One of our customers have a 4240 IPS on which there is one inline pair and 2 promiscuous interfaces.

The inline pair is used between an internet router and a switch on which is connected a pair of ASAs.

The problem happens when we connect the inline pair, sudeenly and after a random period of time ranging from 2 to 4 hours, and although the upload trafic on the internet router is limited by the ISP to 500 Kbps, we see bursts of 6 Mbps and disconnection for the internet link

I have tried to set the virtual sensor inline-TCP-evasion-protection-mode to asymmetric instead of the default set to strict, I think this has solved the problem untill now( first day of monitoring) but I need to know how it resolved it??????

What does the asymmetric mode exactly do? ( Please provide additional information than the original documentation whihc is not very informative)

And how could it solve the problem in my case?

btw I'm using multiple virtual sensors for each of the inline pair and the rest of the two promiscuous interfaces

Regards

5 Replies 5

Jennifer Halim
Cisco Employee
Cisco Employee

When you set the "inline-TCP-evasion-protection-mode" to asymmetric, it does not enforce a receipt of the TCP ACK before analysing/inspecting and transmitting the TCP traffic.

When the mode is set to strict, the engine buffers the connection and waits for the ACK packet before starting to analyse/inspect and transmit the TCP traffic.

Hope that helps.

Hi,

Thx a lot for the info!
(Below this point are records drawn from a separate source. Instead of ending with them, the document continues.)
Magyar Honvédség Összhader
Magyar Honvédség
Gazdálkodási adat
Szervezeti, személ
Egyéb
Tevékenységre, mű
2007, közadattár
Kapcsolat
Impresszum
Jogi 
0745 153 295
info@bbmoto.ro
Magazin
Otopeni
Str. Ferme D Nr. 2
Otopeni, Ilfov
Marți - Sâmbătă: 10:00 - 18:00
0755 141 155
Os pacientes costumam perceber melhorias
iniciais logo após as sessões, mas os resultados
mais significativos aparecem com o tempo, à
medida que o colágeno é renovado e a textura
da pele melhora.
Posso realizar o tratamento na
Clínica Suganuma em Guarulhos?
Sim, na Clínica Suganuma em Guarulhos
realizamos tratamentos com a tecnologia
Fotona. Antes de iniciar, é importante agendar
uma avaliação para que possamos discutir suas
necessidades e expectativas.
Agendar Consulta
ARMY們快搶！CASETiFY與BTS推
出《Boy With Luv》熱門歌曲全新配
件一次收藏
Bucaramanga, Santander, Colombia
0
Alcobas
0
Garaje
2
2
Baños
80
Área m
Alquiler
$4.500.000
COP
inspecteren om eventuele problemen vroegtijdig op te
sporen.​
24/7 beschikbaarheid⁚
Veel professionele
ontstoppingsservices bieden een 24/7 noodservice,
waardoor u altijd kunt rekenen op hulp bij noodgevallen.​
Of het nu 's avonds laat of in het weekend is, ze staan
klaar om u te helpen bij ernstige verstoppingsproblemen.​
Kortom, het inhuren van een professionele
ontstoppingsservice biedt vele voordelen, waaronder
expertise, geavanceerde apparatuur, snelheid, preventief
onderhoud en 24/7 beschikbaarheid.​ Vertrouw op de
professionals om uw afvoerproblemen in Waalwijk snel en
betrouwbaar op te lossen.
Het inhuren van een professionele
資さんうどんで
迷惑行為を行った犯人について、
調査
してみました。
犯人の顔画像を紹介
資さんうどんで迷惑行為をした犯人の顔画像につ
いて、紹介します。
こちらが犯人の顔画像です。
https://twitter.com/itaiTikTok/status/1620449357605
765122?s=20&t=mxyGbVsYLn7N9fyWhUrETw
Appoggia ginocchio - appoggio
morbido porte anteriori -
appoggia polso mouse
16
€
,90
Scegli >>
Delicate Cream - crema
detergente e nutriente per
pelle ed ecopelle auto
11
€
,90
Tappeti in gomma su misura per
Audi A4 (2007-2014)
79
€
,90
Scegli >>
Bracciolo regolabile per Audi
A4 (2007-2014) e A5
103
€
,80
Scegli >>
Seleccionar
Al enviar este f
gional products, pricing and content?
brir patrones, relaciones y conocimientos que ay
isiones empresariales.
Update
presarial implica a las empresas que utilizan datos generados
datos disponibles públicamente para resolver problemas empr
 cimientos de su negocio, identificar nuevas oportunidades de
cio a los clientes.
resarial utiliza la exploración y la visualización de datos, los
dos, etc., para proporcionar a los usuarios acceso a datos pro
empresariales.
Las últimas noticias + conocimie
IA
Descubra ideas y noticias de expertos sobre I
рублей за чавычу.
Is there a drawback to keep it in asymmetric mode in my scenario( internet facing IPS) What do I lose exactly?

Thx

Unfortunately there is always trade-off between security vs performance.

By turning the inline-TCP-evasion-protection-mode to asymmetric, it is essentially turning off the TCP normalizer engine which leaves the network vulnerable to evasion techniques (specific to TCP protocol), ie: the 1300 range signatures.

Ok! thx

Do you know how in my case we had this burst of upload trafic and disconnection when the mode was set to strict, the customer need some explanantions

There are possibilities that those TCP traffic does not comply to normal TCP standard, and it is being picked up by the normalizer engine, and they are either being dropped, OR/ due to the nature of "strict" mode, it waited for the ACK before it performs the inspection hence the burst of traffic.